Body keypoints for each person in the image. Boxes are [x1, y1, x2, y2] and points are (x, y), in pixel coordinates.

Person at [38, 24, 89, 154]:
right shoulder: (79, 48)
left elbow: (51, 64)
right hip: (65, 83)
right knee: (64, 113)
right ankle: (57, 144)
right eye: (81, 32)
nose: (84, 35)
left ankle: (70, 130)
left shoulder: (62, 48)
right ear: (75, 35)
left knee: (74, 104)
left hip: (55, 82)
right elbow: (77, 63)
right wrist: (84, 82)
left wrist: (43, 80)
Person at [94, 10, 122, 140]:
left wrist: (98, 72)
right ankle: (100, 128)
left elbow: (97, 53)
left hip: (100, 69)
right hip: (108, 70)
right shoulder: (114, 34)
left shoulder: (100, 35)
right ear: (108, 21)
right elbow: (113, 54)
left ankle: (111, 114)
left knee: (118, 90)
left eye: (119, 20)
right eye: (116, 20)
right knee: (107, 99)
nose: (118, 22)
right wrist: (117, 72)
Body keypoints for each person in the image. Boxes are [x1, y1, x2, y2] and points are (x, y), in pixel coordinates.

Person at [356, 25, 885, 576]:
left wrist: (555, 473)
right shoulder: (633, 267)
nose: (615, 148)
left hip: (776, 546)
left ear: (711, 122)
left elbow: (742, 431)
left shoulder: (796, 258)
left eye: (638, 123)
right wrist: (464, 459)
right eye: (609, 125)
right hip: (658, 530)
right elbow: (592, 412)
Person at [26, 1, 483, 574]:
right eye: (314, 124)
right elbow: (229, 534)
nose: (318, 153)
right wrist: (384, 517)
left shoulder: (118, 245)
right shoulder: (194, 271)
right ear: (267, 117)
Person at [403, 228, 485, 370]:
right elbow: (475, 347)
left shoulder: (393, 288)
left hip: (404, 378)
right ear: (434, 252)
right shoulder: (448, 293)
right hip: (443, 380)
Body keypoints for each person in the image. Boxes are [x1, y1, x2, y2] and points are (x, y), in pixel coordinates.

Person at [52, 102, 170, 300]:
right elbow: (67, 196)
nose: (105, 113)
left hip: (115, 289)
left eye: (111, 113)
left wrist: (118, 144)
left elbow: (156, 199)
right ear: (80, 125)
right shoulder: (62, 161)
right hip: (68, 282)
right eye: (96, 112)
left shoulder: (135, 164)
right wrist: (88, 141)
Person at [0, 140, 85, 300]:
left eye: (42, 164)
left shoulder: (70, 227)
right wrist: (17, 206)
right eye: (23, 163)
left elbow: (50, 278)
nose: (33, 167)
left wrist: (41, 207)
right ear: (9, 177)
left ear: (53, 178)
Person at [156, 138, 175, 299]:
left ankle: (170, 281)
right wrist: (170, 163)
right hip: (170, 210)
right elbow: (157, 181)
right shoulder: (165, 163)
********************
#### [Task directions]
The answer should be nothing more than the lines from the one with "left eye: (111, 113)" through the end of the entries, restated word for word.

#### [Worked solution]
left eye: (111, 113)
left wrist: (118, 144)
left elbow: (156, 199)
right ear: (80, 125)
right shoulder: (62, 161)
right hip: (68, 282)
right eye: (96, 112)
left shoulder: (135, 164)
right wrist: (88, 141)
Person at [0, 140, 85, 300]:
left eye: (42, 164)
left shoulder: (70, 227)
right wrist: (17, 206)
right eye: (23, 163)
left elbow: (50, 278)
nose: (33, 167)
left wrist: (41, 207)
right ear: (9, 177)
left ear: (53, 178)
Person at [156, 138, 175, 299]:
left ankle: (170, 281)
right wrist: (170, 163)
right hip: (170, 210)
right elbow: (157, 181)
right shoulder: (165, 163)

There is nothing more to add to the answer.